### Brano citato
______

L’apoteosi è comunque Olio e Pomodoro, la pizza di ingresso che fa salivare: la capacità di estrare il sapore delle diverse cultivare in un solo piatto è impressionante, a cominciare dalla mousse di ragù che è una piccola genialata per come è usata, nella quanità giusta per sostenere il resto senza diventare protagonista come sarebbe ovvio vista l’intesità. La semplicità degli ingredienti, il vero innoa alla cucina mediterranea attraverso il grano, il pomodoro e l’olio: solo tre in partendo per arrivare ad una complessità che si risolve in un boccone semplice e insuperabile.
Conosco Martucci dai tempi di viale Kennedy ma devo dire che questa volta è riuscito a spiazzarmi nel piatto come, ripeto, solo con Padovan mi è capitato in vita mia. Lasciando stare la pizzeria, il servizio, la varietà di offerta, la cantina, le birre artigianali, in questo campo troviamo molti esempi simili se non anche superiori, ma se ci fermiamo al piatto in quanto tale, direi che nella loro navigazione professionale Martucci e Padovan sono gli unici veramente arrivati alle colonne d’Ercole che separanano il mestiere di pizzaiolo da quello di cuoco. Della serie: non basta partecipare a congressi con chef stellati o farsi le foto con loro per diventare chef, ci vuole studio, rigore, disciplina, aggiornamento.

______

### Sfide
A - Nel brano citato, quale pizza viene chiamata l'apoteosi?
B - Riassumi il brano citato in due frasi.

### Estratto dei dati

______

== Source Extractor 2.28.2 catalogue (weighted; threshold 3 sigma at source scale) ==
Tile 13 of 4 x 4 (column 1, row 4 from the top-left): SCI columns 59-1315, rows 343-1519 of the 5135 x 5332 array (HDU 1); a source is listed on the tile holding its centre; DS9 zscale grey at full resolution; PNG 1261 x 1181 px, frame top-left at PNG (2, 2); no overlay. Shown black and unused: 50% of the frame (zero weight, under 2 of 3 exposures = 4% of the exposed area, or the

______

### Soluzioni delle sfide
A - Olio e Pomodoro, la pizza di ingresso.

B - La pizza Olio e Pomodoro è il punto più alto del pasto: con ingredienti semplici come grano, pomodoro e olio, e con una mousse di ragù usata nella giusta quantità, arriva a un boccone semplice e insuperabile. Secondo chi scrive, se si guarda solo al piatto, Martucci e Padovan sono gli unici ad aver superato il confine tra il mestiere di pizzaiolo e quello di cuoco, perché per diventare chef servono studio, rigore, disciplina e aggiornamento.